J’ai effectivement quitté le salariat il y a 3 ans, après une profonde remise en question de mon métier de Visuel Merchandiser. Dans les emplois que j’ai pu faire, on me demandait d’être créative à 10% en suivant un référentiel et de générer du chiffre 90% du temps restant, c’est une équation avec laquelle il m’est difficile d’être alignée. Aujourd’hui j’aspire à conjuguer mon art à une activité qui me permettrait de subvenir à mes besoins sans pour autant étouffer ma soif de créer.

Vous avez fait le choix de retourner vivre au pays, à Madagascar. Expliquez nous votre cheminement.

Pour le moment, je suis basée entre la France et Madagascar, pour ma part le retour sur ma terre natale est une évidence même s’il implique une préparation et donc une phase de transition. Je suis née et ai grandi à Madagascar toute mon enfance, j’ai ensuite vécu 5 ans dans un département d’outre mer avant de venir en France hexagonale en 2007. Mon voyage sur le continent africain en 2018 a été un tournant, j’ai pris conscience de l’éveil des jeunes Ghanéens, Maliens et Burkinabé, ils connaissent leur histoire, leur culture et sont en mesure de la transformer pour en faire un levier de développement économique. Cela a été une révélation, c’est à cela que j’aspire pour ma terre natale, je me dois de retourner.

Pouvez-vous expliquer votre projet autour des autoportraits.

Tous mes projets prennent racine dans ce voyage qu’on appelle la quête de soi, qui nous pousse à savoir qui nous sommes au delà de la définition sociétale et familiale.

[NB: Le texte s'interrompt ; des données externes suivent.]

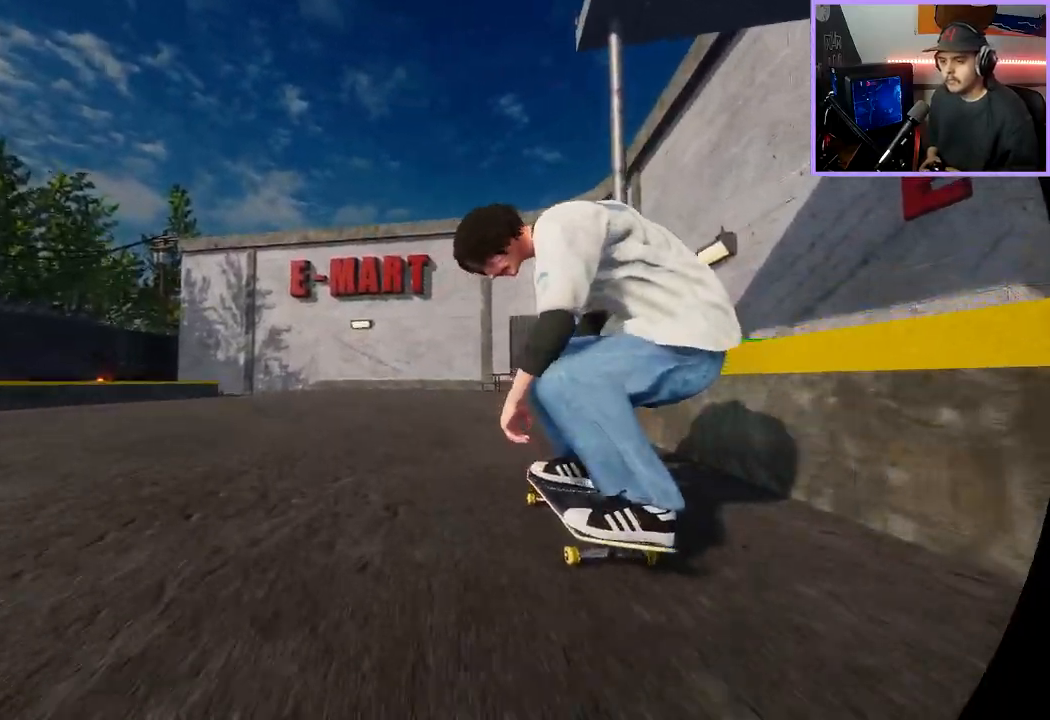
{"dt_ms": 500, "buttons": [], "left_stick": "center", "right_stick": "center", "events": [[200, "L2", "up"]]}
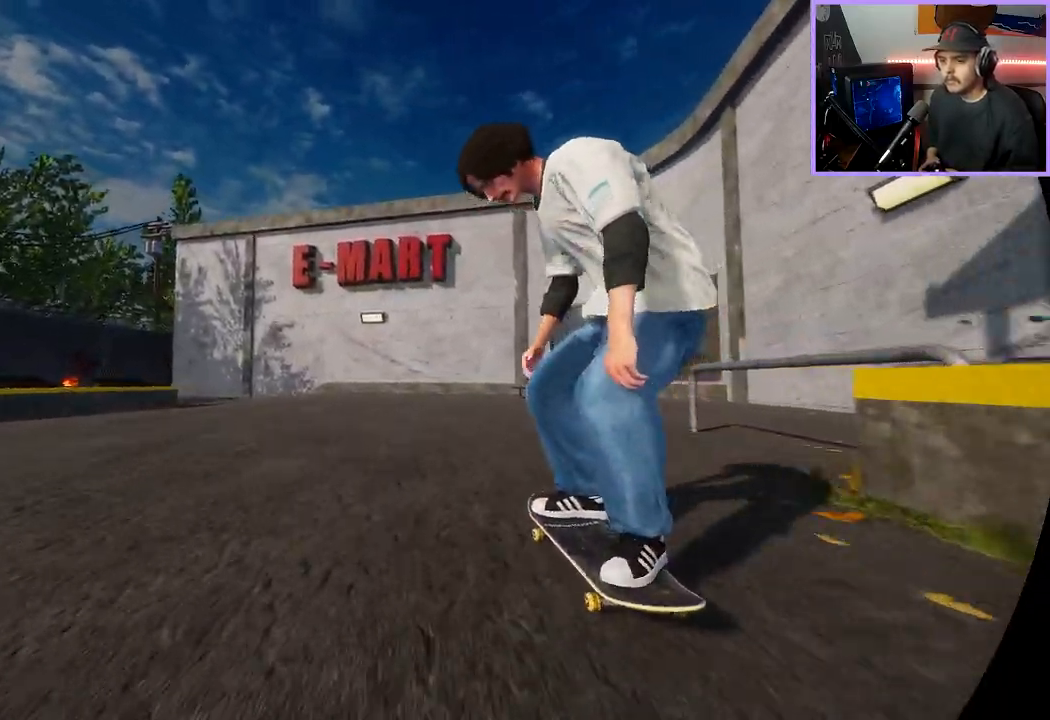
{"dt_ms": 500, "buttons": [], "left_stick": "center", "right_stick": "center", "events": [[50, "R2", "down"], [100, "R2", "up"], [100, "left_stick", "down-right"], [100, "right_stick", "down"], [317, "left_stick", "left"], [333, "right_stick", "up"], [383, "left_stick", "center"], [383, "right_stick", "center"]]}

Lorsque j’ai commencé ce projet de série d’autoportraits intitulés «Ny tsy hita maso» qui se traduirait en français par «L’invisible», j’avais dépassé une étape importante dans ma quête « de soi », je ravivai ma connexion à ma culture. Cette étape cruciale s’est matérialisée par des recherches sur l’histoire de la peinture malgache et tout naturellement à suivi ma re-interprétation de ces tableaux trop méconnus. À travers cette série de photos, je souhaite mettre en lumière des artistes peintres qui ont marqué la peinture malgache.

Pourquoi avoir choisi la peinture comme source de reconnexion à vos origines ?

La peinture est mon premier amour, elle a été le premier médium d’expression que j’ai pratiqué puis la vie et mon histoire m’en ont eloigné. Dans ma quête j’ai renoué au même moment avec mon premier amour et la terre qui m’a vu naitre, c’était une évidence de commencer par cela. La Peinture m’a initié à l’art et m’a fait aimé les images, c’est elle qui m’a mené vers la photographie que je pratique depuis 10 ans maintenant.

Comment choisissez vous les tableaux que vous reproduisez ?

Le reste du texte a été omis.